Physiology and Mechanism of Action

Post exercise, the venous return is significantly reduced thus allowing for the build up of carbon dioxide, lactic acid and metabolic waste. The goal of IPC is to massage and squeeze your muscles intermittently for a period of time. Research has shown this IPC can decrease swelling and pain, enhance lymphatic return, and increase blood flow which was shown in the studies to restore strength and endurance 10 times faster compared to rest alone. This effect is due to removal of the lactic acid and metabolic waste that can of build up after intense training.

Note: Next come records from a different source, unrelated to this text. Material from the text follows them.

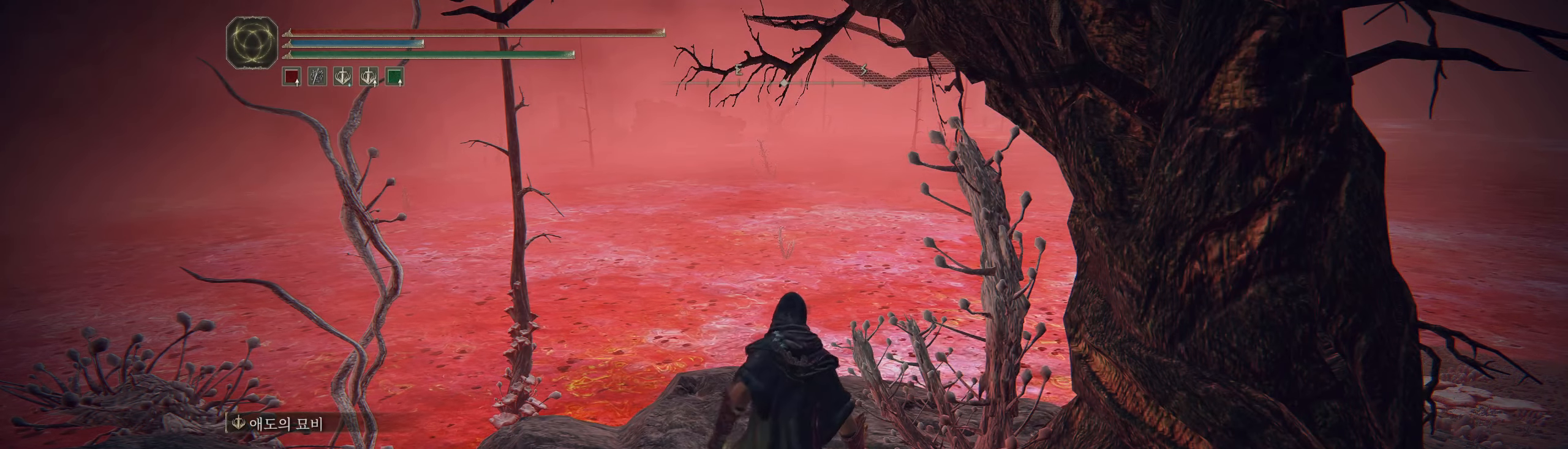
{"buttons": [], "left_stick": "center", "events": []}
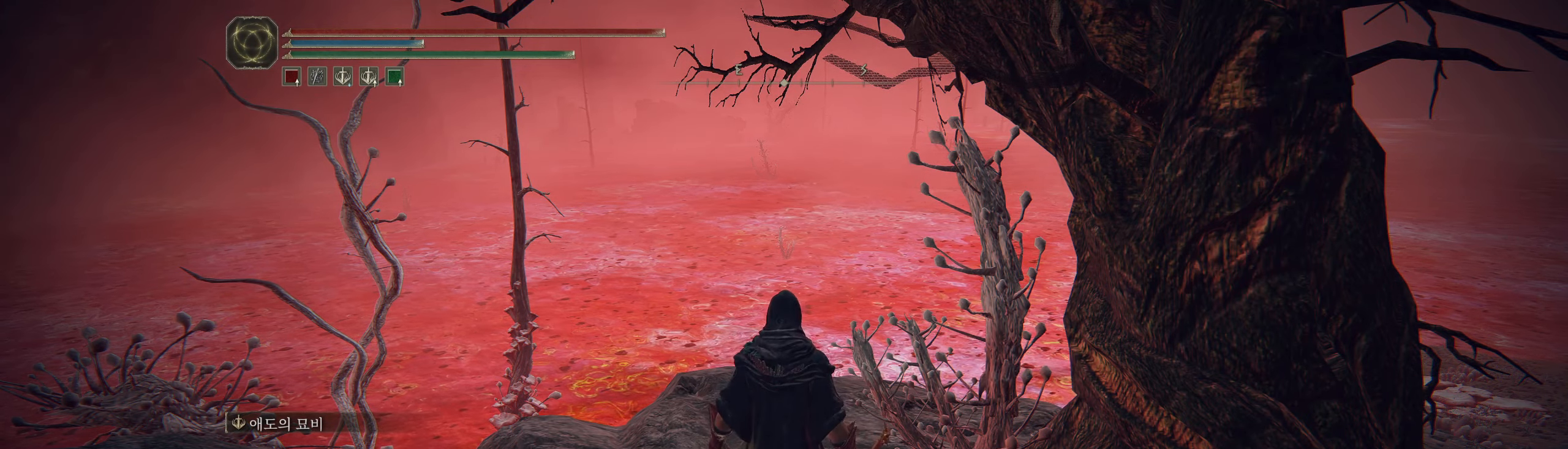
{"buttons": [], "left_stick": "right", "events": [[100, "left_stick", "right"]]}
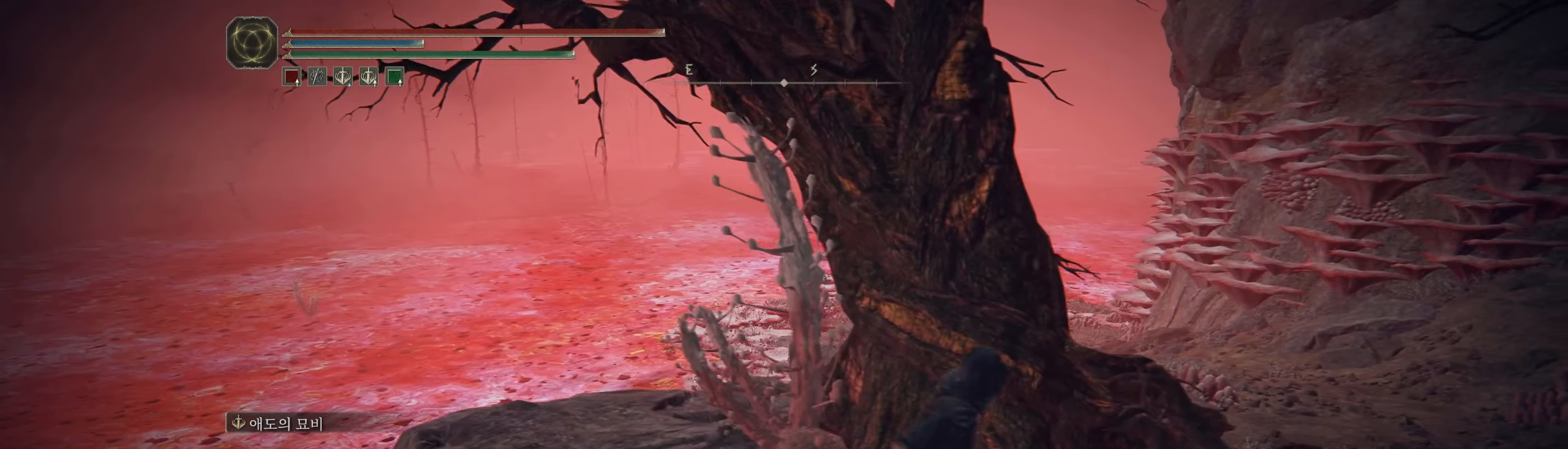
{"buttons": [], "left_stick": "up-right", "events": [[200, "left_stick", "up-right"]]}
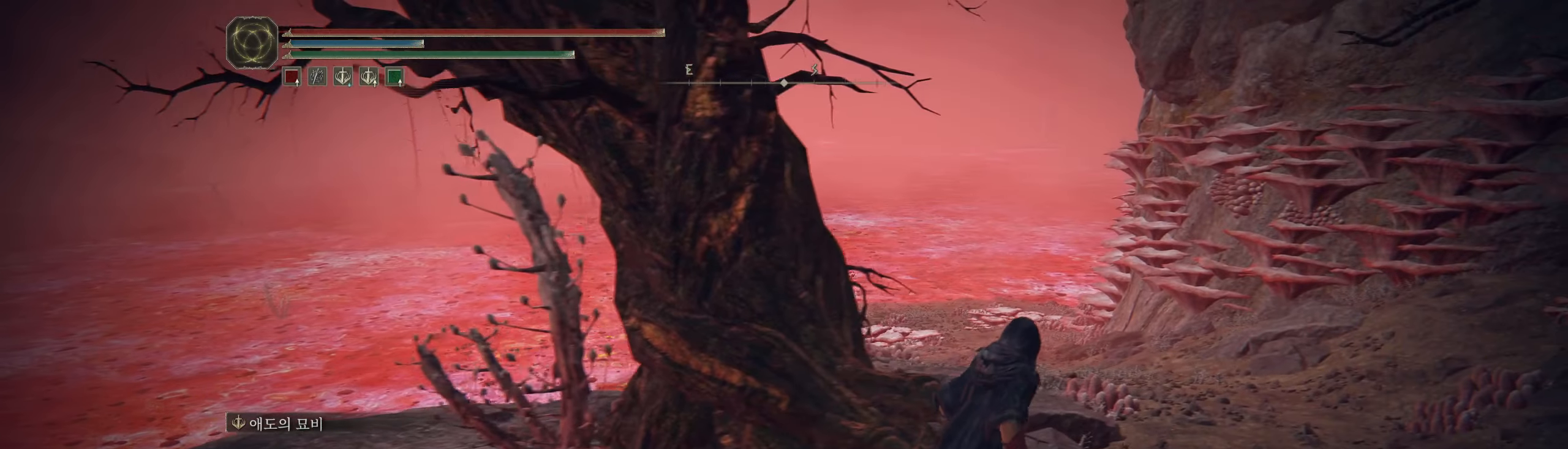
{"buttons": [], "left_stick": "up-right", "events": []}
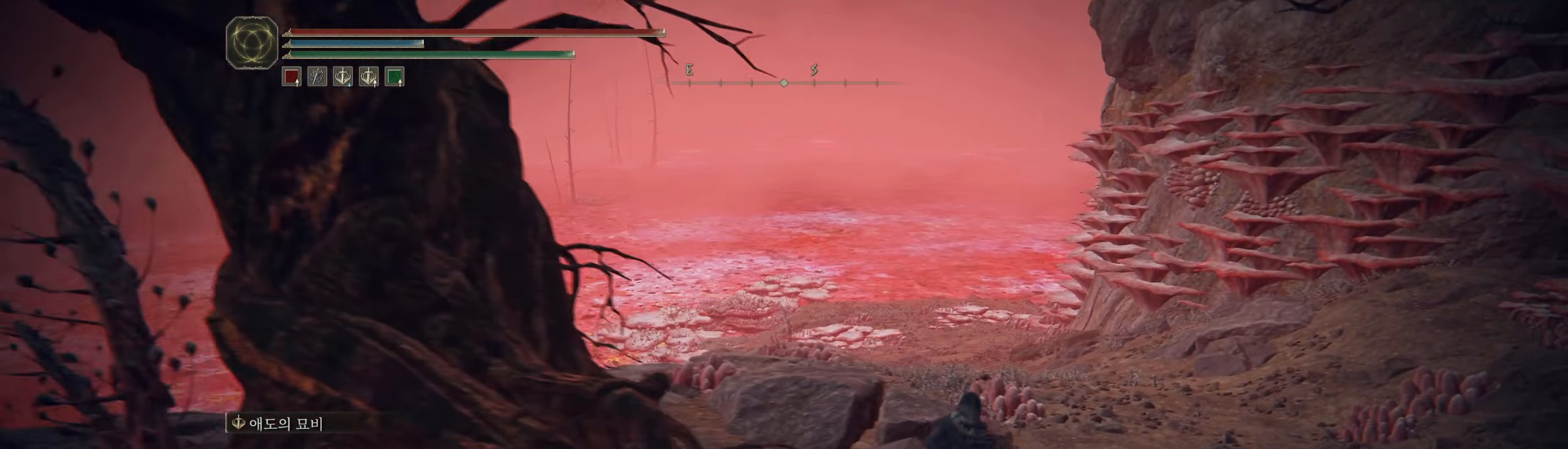
{"buttons": [], "left_stick": "up", "events": [[150, "left_stick", "up"]]}
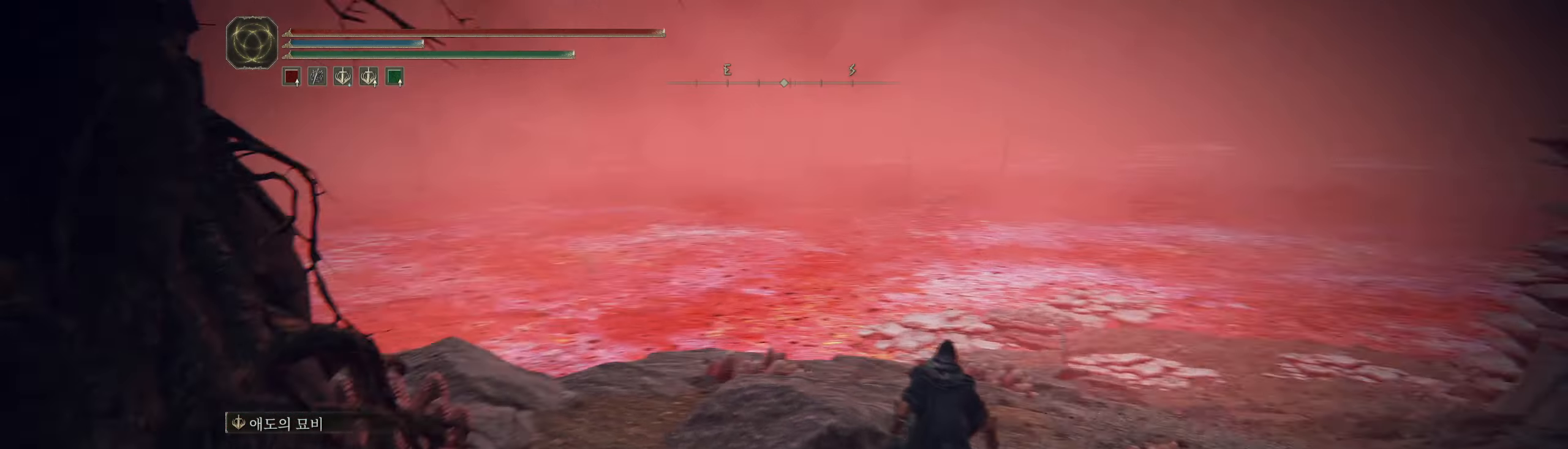
{"buttons": [], "left_stick": "up", "events": []}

Proper recovery following exercise is important to repair the transitory and long- term impairments created by the stress of training and competition. Following rehydration, correcting the metabolic disturbances and restoring glycogen stores is paramount for recovery of exhaustive exercise. Theoretically, IPC can reduce the space available for swelling, hemorrhage and hematoma formation as well as providing mechanical support.

Usage

There are three primary treatment options available using compression. A typical treatment lasts no longer than 15-20 minutes.

  1. Pre-workout to benefit in warm up and promote blood flow
  2. Post-workout used to speed up muscle recovery, decrease muscle fatigue and stiffness
  3. Post rehab or injury to reduce edema and stiffness

Using this technique can speed recovery and relieve muscle soreness in a shorter period of time. Although research is still very limited in this field, the preliminary studies indicate intermittent pneumatic compression may help improve athlete’s ability to restore strength and endurance faster than rest alone, therefore allowing the athlete to train harder and more often than those who use passive rest following training.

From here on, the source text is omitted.